Beginning in November and running through the new year Bruce Schauble, of the blog Throughlines, wrote a series of four outstanding reflections titled “On Education.” Since leaving the classroom, he took some time to compose some of the more compelling thoughts about teaching I have read lately.
“On Education: One” briefly examines the indeterminacy and unpredictability that make the profession an exciting place to work for both teacher and students. I particularly like his analogy to the writing process and all the great quotes.
Part two is a fantastic blend of nostalgia and insight, meditating on Robert Frost and a talk he gave at Amherst College in 1931 called “Education by Poetry.” The Frost transcript alone was a newly discovered treasure for me, but Schauble’s commentary provides a clean distillation of Frost’s most acute remarks, as well as an enlightened conclusion.
In part three, he draws a chord from a presentation by a Stanford Technology Ventures Program professor about creative thinking and entrepreneurship to the core of lesson planning and design. It wrestles with the reality that both depth and breadth are truly needed in a classroom and striking some balance is often the key.
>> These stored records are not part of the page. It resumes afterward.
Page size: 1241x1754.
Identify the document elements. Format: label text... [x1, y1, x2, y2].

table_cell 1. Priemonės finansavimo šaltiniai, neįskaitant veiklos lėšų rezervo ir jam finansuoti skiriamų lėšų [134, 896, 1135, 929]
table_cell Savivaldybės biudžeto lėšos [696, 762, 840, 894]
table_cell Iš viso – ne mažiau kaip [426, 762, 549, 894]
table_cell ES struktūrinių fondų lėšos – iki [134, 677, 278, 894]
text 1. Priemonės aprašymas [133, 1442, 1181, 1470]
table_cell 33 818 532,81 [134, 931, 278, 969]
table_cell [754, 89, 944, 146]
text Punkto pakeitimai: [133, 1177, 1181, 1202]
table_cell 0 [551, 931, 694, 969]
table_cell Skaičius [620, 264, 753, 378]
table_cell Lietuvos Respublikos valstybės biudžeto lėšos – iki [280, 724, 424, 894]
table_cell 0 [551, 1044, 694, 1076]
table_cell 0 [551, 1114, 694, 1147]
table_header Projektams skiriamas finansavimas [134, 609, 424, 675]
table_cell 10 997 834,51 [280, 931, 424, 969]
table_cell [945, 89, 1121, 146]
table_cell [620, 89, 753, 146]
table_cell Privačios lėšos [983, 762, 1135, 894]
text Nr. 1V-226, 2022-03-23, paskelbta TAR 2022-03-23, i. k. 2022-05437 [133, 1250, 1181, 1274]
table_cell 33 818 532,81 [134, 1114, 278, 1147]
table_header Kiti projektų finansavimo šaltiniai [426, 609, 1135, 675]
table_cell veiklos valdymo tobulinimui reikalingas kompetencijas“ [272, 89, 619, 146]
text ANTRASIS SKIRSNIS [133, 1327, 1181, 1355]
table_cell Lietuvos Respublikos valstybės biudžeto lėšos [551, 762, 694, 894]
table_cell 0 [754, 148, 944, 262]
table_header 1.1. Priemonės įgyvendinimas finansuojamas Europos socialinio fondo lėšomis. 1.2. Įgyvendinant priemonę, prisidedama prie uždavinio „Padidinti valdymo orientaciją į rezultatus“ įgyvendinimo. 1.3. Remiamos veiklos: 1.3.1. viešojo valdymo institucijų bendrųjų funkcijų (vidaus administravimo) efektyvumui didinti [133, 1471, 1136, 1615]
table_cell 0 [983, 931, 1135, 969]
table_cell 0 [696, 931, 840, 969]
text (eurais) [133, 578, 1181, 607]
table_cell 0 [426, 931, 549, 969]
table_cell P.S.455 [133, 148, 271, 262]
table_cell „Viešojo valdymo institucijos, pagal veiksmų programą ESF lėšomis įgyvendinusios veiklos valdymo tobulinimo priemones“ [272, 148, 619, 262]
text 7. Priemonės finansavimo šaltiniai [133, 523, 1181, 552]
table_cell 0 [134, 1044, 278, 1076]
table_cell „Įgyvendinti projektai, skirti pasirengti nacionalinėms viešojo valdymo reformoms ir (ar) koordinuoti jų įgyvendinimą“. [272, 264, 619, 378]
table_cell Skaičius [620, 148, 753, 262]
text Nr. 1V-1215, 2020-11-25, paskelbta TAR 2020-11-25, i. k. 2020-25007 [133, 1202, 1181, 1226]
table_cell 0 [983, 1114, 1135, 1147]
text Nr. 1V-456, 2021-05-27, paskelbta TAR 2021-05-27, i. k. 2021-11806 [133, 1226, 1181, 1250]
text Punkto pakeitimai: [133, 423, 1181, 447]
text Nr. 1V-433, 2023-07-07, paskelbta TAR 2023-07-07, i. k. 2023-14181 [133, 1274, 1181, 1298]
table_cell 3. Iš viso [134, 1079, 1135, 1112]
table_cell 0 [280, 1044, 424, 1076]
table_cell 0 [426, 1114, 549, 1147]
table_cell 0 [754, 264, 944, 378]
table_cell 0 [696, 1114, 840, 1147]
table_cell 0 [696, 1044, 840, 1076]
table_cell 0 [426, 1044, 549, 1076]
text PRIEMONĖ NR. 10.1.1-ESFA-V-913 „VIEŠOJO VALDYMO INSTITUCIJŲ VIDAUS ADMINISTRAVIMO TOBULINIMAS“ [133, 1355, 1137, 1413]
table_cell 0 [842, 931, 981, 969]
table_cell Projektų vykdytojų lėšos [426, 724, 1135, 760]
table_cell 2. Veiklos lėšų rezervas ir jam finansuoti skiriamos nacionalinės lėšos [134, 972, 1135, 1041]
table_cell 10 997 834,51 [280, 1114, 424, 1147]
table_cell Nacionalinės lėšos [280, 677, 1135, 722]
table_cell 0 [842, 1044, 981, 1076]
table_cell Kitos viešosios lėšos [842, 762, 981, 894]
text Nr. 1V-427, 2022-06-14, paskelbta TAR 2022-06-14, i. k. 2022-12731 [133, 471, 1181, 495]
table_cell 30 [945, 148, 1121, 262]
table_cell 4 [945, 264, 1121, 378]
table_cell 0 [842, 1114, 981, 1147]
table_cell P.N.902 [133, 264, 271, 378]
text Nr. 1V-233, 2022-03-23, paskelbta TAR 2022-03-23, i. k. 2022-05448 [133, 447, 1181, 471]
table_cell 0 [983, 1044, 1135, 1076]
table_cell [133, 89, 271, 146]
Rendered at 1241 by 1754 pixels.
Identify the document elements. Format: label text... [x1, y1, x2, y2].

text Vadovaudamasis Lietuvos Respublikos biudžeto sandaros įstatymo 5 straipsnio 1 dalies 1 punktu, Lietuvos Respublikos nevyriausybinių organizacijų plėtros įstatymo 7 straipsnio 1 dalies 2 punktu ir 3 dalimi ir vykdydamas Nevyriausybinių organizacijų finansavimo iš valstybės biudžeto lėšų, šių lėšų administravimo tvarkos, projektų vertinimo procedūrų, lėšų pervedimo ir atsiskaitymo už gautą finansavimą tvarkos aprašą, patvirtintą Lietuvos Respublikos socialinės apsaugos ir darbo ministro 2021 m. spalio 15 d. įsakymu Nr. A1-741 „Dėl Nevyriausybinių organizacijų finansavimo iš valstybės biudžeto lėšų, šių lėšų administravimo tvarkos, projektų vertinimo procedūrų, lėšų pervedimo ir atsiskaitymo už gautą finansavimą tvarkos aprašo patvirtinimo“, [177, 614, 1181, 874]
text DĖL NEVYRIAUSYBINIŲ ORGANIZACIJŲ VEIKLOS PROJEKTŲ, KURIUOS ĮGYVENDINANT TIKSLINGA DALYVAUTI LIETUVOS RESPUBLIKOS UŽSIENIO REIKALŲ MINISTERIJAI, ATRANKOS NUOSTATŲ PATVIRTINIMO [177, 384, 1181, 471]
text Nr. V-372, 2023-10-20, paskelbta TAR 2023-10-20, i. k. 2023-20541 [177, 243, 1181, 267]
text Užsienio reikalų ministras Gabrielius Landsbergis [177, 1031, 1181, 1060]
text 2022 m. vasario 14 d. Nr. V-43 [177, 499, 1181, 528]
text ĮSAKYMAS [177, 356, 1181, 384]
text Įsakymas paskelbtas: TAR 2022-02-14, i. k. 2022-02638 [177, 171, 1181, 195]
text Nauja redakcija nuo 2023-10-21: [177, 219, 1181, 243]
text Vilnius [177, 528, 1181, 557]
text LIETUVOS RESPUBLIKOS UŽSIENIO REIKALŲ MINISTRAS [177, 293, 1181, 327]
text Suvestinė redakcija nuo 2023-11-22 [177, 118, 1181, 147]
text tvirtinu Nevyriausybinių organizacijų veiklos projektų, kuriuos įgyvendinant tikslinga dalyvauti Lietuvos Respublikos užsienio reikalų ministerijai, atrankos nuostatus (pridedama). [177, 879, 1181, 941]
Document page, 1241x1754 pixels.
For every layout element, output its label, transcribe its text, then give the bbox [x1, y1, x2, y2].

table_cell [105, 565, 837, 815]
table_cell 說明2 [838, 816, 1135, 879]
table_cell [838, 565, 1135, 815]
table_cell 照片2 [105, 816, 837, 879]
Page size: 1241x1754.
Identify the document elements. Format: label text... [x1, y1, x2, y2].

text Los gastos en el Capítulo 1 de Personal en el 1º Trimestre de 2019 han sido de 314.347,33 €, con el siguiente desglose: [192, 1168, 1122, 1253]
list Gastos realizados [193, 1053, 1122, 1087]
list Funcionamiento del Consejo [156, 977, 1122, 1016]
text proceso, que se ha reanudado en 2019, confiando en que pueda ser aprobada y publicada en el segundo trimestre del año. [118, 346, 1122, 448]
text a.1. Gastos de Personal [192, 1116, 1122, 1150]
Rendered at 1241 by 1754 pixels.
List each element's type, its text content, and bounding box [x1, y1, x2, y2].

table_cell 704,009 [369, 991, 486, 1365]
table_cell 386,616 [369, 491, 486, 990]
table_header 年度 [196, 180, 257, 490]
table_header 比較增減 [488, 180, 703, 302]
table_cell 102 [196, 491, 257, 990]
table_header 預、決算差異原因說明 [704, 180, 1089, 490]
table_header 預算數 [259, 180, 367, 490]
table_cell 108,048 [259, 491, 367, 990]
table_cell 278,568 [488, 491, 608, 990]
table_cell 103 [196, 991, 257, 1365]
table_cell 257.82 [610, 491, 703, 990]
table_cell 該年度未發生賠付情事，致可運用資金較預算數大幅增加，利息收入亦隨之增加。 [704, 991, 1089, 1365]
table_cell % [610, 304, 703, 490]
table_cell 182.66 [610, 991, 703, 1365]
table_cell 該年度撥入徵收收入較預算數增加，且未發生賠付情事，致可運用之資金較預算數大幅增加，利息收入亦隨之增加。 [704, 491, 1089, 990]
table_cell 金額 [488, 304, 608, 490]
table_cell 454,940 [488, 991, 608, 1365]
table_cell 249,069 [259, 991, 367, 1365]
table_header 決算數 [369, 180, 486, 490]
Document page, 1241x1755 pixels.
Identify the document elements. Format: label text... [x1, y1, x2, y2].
The final installment is an extension on the theme of needed balance in classroom. Beginning with an homage to the late Donald Murray, including a link to a great remembrance from the New Hampshire Writing Project, takes a critical eye at how the assessment game can often limit options and affords little down time for revision of process, projects, whatever. Ultimately, he uses a wonderful metaphor to articulate the dual, dynamic nature of the kind of balance he believes are at the heart of a great educational experience.
I include this series to share some really lovely, thought-provoking prose that caught my attention. I read a lot of online material, and I thought this to be some of the best blogging I have recently read. I believe it to be really worth a look by others, so much so I even commented which I don’t do as often as I should. Enjoy.